Welcome once again to This Week in Video Game Blogging, the best of the best of games journalism, criticism, and commentary from across the web! Let’s get started.
With the rerelease of Ocarina of Time for the 3DS, we start out tonight with a couple of commentary pieces about ol’ Hyrule. First up is Mitch Krpata writing in his Insult Swordfighting column at Joystick Division, in which he contends that the whole game is vastly overrated. Just an opinion in a sea of them, but Krpata follows up this statement with a strong critique of the classic game’s attributes:
Nothing afflicts open-world games these days more than design that forces you to traverse the map over and over for no real reason. Travel to one side of the map to learn your objective, and then backtrack to accomplish it. Hyrule Field was impressive the first time you saw it, less so the next time, and then by the six hundredth time you trudged through it, just seemed like the endless, black void where Sarah Palin’s heart is supposed to be.
Brady Nash at how curious also has some strong words for the series, arguing that the franchise has lost some of its splendor:
I’ll always respect Nintendo for their insistence on going against the tide, on going it alone with at least some semblance of philosophical conviction. No matter how corporate and annoying many of their practices may be, in comparison to most mega-companies, they ooze originality. […] However, I can’t help but feel that maybe Nintendo’s consoles are no longer the place for the types of experiences that I’m most excited about: ones that other-worldy, exploratory, mysterious and, dare I say, magical.
Next up, our friends at PopMatters’ Moving Pixels blog have been busy again this week. First from senior editor G. Christopher Williams is an analysis of performance of masculinity and chivalry in Shadows of the Damned, kicking off with the observation that the game’s damsel in distress is a clear nod to Donkey Kong. Our second Moving Pixels piece comes to us from Jorge Albor, writing on the dubious ethics of Tiny Tower.

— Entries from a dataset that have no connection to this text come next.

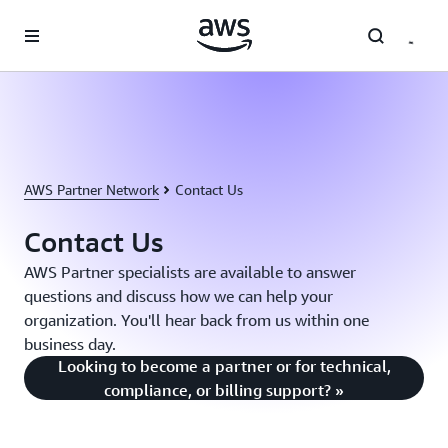
Skip to main content
AWS Partner Network
Contact Us
Contact Us
AWS Partner specialists are available to answer
questions and discuss how we can help your
organization. You'll hear back from us within one
business day.
Looking to become a partner or for technical,
compliance, or billing support? »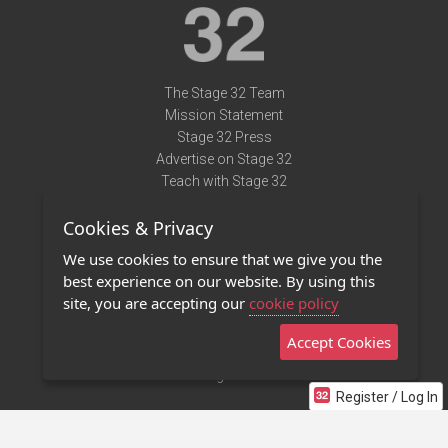
The Stage 32 Team
Mission Statement
Stage 32 Press
Advertise on Stage 32
Teach with Stage 32
Need Help?
Cookies & Privacy
Terms of Use
DMCA Notice
We use cookies to ensure that we give you the
Privacy Policy
best experience on our website. By using this
Contact Us
site, you are accepting our
cookie policy
Accept Cookies
Stage 32 Mobile App
NEW
Stage 32 Store
Register / Log In
©2011 - 2026 Stage 32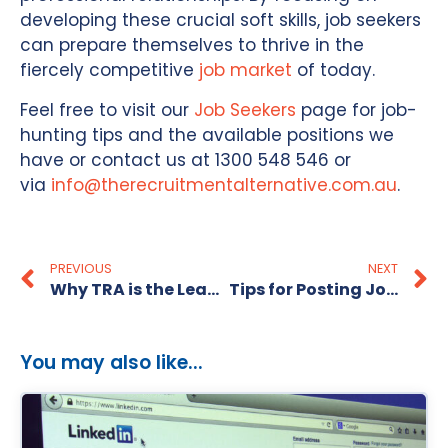
developing these crucial soft skills, job seekers
can prepare themselves to thrive in the
fiercely competitive
job market
of today.
Feel free to visit our
Job Seekers
page for job-
hunting tips and the available positions we
have or contact us at 1300 548 546 or
via
info@therecruitmentalternative.com.au
.
PREVIOUS
NEXT
Why TRA is the Leading Recruitment Agency in Australia
Tips for Posting Jobs on SEEK
You may also like...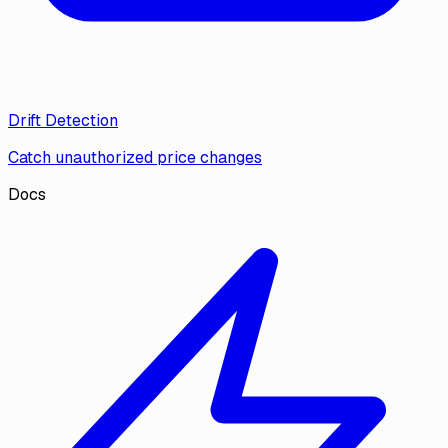
Drift Detection
Catch unauthorized price changes
Docs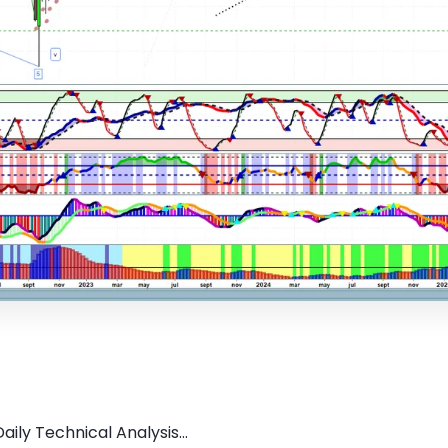
ily Technical Analysis...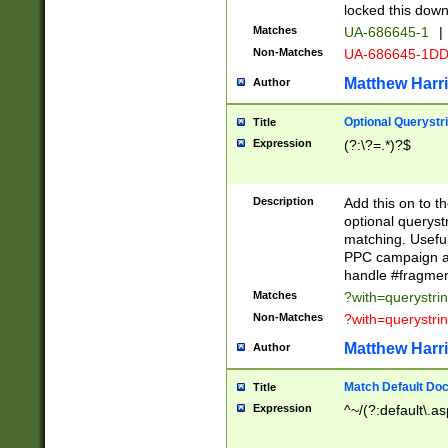
locked this down
Matches
UA-686645-1
|
Non-Matches
UA-686645-1D
Matthew Harr
Author
Optional Querystr
Title
Expression
(?:\?=.*)?$
Description
Add this on to th
optional queryst
matching. Usefu
PPC campaign and
handle #fragmen
Matches
?with=querystri
Non-Matches
?with=querystri
Matthew Harr
Author
Match Default Doc
Title
Expression
^~/(?:default\.a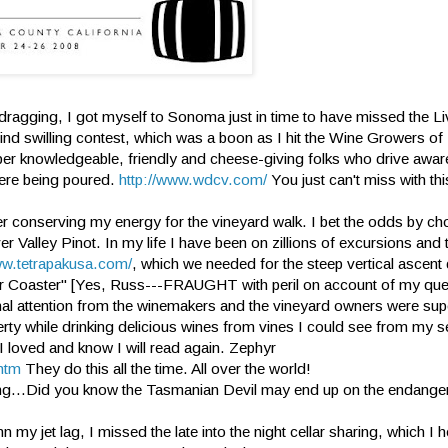
 dragging, I got myself to Sonoma just in time to have missed the Li
blind swilling contest, which was a boon as I hit the Wine Growers of
super knowledgeable, friendly and cheese-giving folks who drive awar
were being poured.
http://www.wdcv.com/
You just can't miss with th
ter conserving my energy for the vineyard walk. I bet the odds by c
r Valley Pinot. In my life I have been on zillions of excursions and
ww.tetrapakusa.com/
, which we needed for the steep vertical ascent
er Coaster" [Yes, Russ---FRAUGHT with peril on account of my ques
nal attention from the winemakers and the vineyard owners were su
erty while drinking delicious wines from vines I could see from my se
I loved and know I will read again. Zephyr
htm
They do this all the time. All over the world!
sting...Did you know the Tasmanian Devil may end up on the endanger
 my jet lag, I missed the late into the night cellar sharing, which I 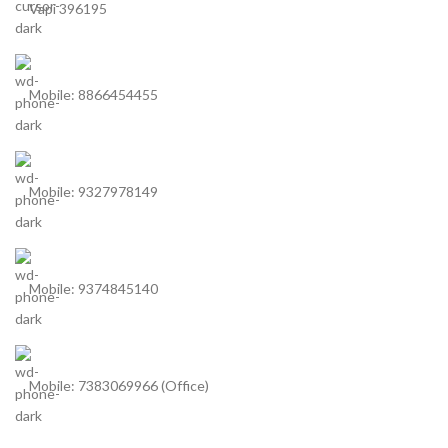
Vapi 396195
Mobile: 8866454455
Mobile: 9327978149
Mobile: 9374845140
Mobile: 7383069966 (Office)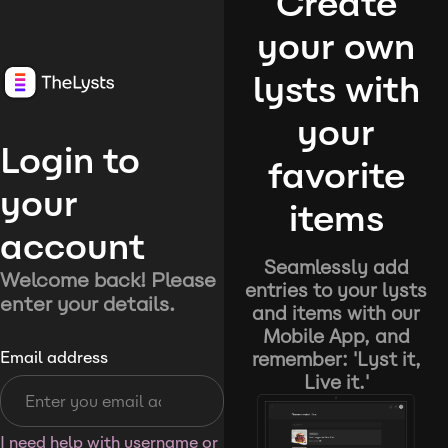
Create
your own
lysts with
your
Login to
favorite
your
items
account
Seamlessly add
Welcome back! Please
entries to your lysts
enter your details.
and items with our
Mobile App, and
remember: 'Lyst it,
Email address
Live it.'
I need help with username or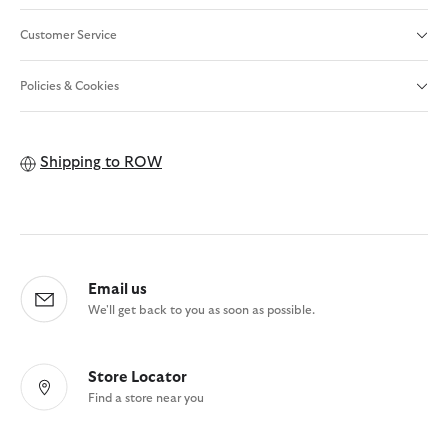
Customer Service
Policies & Cookies
Shipping to
ROW
Email us
We'll get back to you as soon as possible.
Store Locator
Find a store near you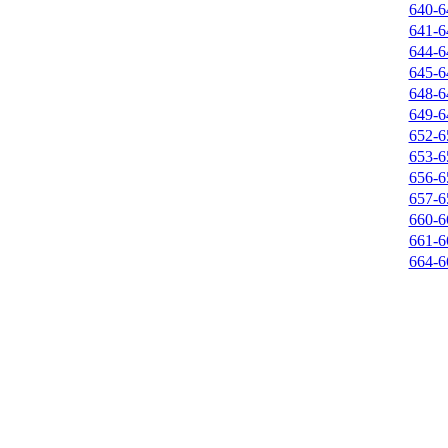
640-6
641-6
644-6
645-6
648-6
649-6
652-6
653-6
656-6
657-6
660-6
661-6
664-6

In this same vein of ethics and morality, we venture over to GameSetWatch where contributor Andrew Vanden Bossche writes about engaging players’ emotions while making moral choices, using AAA title Mass Effect and indie title don’t take it personally, babe, it just ain’t your story as his touchstones:
Fiction starts at zero interest and has to fight for every inch of relevance. I believe that, too often, there is an assumption that players will see themselves as an extension of Shepard or Cole McGarth and feel the impact as if it was really happening to them. But players can tell the difference between fantasy and reality.
Making morality matter means making it matter to players. […] It’s one thing to make players kill polygons in the shape of little girls, but it’s another to make players feel that those girls are human.
Keeping the focus on players, J.P. Grant at Infinite Lag likens the Call of Duty franchise to Saw as a form of death porn. Taking this obsession with violence a step further, a recent feature at Edge explores its pervasiveness in games and tackles some of the conventionally held wisdom.
Keeping with the same publication but switching gears from players to designers, Clint Hocking has a new column up at Edge in which he contends that the “Viking” culture of game development needs desperate modification. Over at The Border House, meanwhile, Alex Raymond ripostes that the scatological humor of the culture isn’t the problem: “it’s the sexism that needs to be eradicated, not necessarily the crudeness. To conflate the two avoids the issue and perpetuates the sexist stereotype that women are sensitive flowers and men need to walk on eggshells around us.”
Sparky “Silver Lining” Clarkson of Discount Thoughts asks us to revisit Final Fantasy XIII and think about the good parts–namely, the underrated battle system.
Finally, we end tonight with a look to the future, with what Eric Lockaby promises is a different take on the videogame “preview.” In his essay on Journey at Nightmare Mode, Lockaby writes:
The world of Journey exists in the remnants of communication. Venturing beyond the silent deserts we cross as if into a peristylium—each canyon houses within it a garden of History; each footfall is a Great Listening. And yet our listening alone will not repair this world: the language that failed it will fail us too. Journey asks us to build something stronger.